# 461 visa and then?



## spirit (Nov 24, 2010)

Hi,
I need some advice.
I have the luck that I have the 461 visa.
I have the 461 visa wich allows me to work in Aussie for up to 5 years if I have my NZ partner with me. 
I am a NZ permanent resident from last week.
IF after 2 - 3 years we still in Aussie and working and IF i break up, am I allowed to stay in Aussie? 
I desperate want to go to Aussie and stay there.
I read that in the immi statement:

Renewing your visa

You can renew your visa, *even if **your relationship* with the Special Category visa holder *has ended*, provided that:

* *you have maintained Australian residency; you must have been in Australia for a total of at least two years in the last five years*
* you continue to meet standard health and character requirements
* you do not become the member of a family of another person (other than another Special Category visa holder)
* if you are currently outside Australia, you held this visa when you left Australia.
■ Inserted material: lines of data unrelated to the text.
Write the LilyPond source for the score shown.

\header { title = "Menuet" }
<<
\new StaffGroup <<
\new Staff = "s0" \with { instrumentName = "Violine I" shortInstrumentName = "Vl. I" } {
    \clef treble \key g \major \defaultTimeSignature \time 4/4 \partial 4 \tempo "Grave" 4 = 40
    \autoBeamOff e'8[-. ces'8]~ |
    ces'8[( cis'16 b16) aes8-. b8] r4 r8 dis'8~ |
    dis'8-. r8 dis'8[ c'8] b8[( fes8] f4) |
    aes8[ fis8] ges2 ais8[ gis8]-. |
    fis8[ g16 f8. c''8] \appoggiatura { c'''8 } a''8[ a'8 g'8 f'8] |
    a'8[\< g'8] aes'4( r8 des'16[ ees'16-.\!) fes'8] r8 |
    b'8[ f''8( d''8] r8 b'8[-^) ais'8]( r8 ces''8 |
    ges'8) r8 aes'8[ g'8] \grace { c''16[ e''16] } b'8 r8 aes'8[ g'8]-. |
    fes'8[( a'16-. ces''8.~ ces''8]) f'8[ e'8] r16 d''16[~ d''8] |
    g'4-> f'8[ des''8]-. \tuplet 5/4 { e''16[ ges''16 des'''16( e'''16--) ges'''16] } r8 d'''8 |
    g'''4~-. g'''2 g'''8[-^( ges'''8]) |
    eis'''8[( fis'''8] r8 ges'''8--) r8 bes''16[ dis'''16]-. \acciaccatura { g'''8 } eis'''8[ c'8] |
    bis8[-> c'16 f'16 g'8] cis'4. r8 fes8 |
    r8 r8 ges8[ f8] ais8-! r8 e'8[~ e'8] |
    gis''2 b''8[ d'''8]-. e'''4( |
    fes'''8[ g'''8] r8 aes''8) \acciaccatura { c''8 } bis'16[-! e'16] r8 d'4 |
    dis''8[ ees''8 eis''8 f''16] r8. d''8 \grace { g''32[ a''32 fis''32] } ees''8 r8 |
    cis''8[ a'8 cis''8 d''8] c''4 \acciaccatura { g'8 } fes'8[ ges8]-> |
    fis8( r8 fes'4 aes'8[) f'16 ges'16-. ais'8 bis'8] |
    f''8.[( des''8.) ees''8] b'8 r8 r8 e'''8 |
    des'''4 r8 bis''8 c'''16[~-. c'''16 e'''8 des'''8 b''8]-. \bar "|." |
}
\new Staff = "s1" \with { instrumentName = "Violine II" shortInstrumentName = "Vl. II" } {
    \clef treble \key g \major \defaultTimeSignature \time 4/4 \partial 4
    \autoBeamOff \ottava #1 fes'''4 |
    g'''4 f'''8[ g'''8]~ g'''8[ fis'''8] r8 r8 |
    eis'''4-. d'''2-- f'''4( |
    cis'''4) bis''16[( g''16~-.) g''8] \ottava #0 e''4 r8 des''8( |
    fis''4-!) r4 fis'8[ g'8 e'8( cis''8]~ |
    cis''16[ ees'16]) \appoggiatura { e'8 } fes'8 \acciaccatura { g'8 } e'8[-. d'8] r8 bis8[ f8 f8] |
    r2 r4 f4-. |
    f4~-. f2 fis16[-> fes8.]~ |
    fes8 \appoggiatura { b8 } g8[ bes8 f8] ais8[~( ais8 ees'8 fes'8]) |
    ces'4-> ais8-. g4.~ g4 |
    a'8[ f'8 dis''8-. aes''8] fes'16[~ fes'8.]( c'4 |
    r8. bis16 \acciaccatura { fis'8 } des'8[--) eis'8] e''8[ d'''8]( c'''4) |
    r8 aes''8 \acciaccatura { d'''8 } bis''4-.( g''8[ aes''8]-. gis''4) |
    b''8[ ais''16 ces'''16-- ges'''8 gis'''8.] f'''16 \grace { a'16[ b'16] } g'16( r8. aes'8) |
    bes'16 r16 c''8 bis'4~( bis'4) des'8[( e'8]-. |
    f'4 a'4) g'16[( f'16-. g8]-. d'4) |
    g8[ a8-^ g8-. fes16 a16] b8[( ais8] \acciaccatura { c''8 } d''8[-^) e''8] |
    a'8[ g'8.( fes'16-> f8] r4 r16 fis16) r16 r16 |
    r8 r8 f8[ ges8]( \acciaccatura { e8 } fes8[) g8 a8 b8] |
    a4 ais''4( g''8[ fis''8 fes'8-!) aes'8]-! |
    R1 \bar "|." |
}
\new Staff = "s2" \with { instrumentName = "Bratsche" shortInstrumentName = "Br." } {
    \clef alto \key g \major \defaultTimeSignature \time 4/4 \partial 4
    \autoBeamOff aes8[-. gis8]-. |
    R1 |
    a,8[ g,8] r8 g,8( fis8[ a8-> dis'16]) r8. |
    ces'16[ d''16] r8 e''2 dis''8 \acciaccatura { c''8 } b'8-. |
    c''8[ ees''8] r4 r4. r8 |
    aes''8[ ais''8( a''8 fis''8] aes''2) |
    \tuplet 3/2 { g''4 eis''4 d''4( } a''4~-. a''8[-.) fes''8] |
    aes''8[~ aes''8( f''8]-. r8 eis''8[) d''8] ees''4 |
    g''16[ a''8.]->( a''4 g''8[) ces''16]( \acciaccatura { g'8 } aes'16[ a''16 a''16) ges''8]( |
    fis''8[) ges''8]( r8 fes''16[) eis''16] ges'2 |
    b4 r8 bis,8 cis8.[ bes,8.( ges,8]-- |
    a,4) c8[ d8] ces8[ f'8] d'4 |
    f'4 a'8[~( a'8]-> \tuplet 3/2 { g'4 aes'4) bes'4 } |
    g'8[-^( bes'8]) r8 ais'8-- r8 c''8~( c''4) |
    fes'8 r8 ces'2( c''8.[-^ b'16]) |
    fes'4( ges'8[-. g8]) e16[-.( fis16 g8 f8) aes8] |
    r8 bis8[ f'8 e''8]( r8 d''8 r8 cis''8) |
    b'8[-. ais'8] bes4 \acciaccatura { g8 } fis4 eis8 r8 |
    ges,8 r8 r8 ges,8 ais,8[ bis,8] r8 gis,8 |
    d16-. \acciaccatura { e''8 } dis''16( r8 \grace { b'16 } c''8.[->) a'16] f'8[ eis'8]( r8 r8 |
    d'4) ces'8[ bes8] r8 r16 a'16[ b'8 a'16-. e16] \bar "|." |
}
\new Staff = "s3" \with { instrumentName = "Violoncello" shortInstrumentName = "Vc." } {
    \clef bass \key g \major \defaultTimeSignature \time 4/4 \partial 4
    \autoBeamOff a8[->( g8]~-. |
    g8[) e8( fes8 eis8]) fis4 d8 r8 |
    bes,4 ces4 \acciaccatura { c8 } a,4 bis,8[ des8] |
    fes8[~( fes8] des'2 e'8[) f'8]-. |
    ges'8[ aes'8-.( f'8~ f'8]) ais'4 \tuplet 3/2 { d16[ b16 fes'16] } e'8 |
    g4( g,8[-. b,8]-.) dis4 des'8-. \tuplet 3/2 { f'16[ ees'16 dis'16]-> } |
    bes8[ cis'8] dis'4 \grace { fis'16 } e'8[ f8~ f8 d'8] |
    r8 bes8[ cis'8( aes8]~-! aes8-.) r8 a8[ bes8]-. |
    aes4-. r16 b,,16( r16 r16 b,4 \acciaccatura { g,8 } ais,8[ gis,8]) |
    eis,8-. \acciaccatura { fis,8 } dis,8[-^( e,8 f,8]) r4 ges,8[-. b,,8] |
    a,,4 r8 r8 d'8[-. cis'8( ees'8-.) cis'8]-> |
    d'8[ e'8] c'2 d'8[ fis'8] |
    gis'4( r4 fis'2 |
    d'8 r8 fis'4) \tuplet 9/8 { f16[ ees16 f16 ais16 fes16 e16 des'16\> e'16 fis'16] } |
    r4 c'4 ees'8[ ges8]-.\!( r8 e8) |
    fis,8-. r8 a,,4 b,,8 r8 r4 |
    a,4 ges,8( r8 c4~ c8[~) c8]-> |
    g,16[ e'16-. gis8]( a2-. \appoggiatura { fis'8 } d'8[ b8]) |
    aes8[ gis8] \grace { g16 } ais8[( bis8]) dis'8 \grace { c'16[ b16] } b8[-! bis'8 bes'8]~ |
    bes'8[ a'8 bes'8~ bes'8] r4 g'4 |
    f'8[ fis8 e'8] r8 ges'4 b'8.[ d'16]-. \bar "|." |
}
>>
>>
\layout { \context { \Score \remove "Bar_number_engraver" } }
Does that mean that I can renew for other 5 years till lkater I get a PR or does it just mean that I can stay till my visa expire?
Sorry I dont understand that.


----------



## Wanderer (Jun 16, 2007)

You seem to be all over the place in your mind, ie. for example


> Is it not so that if you want to marry you are able to be with the partner less than 1 year? Its 1 month or so?
> I want to go to Australia and look for a woman. Than I could apply for that
> Partner temporary visa (subclass 820)
> 
> ...


I have deleted that and will also delete your other post.

Get reasonable and post sensibly.
If not it'll be good bye!


----------



## spirit (Nov 24, 2010)

> Hi,
> I need some advice.
> I have the luck that I have the 461 visa.
> I have the 461 visa wich allows me to work in Aussie for up to 5 years if I have my NZ partner with me.
> ...


No please Wanderer.
Can you at least try to help me with the 461 visa problem? Thats a normal question. Please???
I really need your help. I dont know where to go otherwise.


----------



## Spoon (Nov 24, 2010)

spirit said:


> No please Wanderer.
> Can you at least try to help me with the 461 visa problem? Thats a normal question. Please???
> I really need your help. I dont know where to go otherwise.


Spirit,
From what I understand the visa can be renewed providing you have been in Australia for at least 2 of the five years, even if you are no longer in that relationship.
You cannot renew it if you have moved in with another person who is _not_ a special category visa holder (ie non eligible NZ citizen, like your current partner)

If you are not in a relationship at all, I guess as long as the two year condition has been met, it can be renewed.

If you are in a relationship with an Australian citizen, then look at another (spousal) visa

I'm no expert, this is just my understanding from what I've read myself.

or can you obtain NZ Citizenship? this would allow you to live & work in Australia as a special category visa holder in your own right.


----------



## mostwanted (Mar 30, 2014)

hi,
great platform ,great replies.
i have question if anyone can comment on that.
i ve applied for 461 and waiting for decision currently in australia.
am i eligible in one way or another to get nz pr or citizenship?
if i move there or any other way.
thanking in anticipation.


----------



## Maggie-May24 (Jul 24, 2011)

mostwanted said:


> hi,
> great platform ,great replies.
> i have question if anyone can comment on that.
> i ve applied for 461 and waiting for decision currently in australia.
> ...


You'd need to look at NZ's immigration requirements. Posters on this forum are unlikely to be able to help as most are only seeking Australian immigration.


----------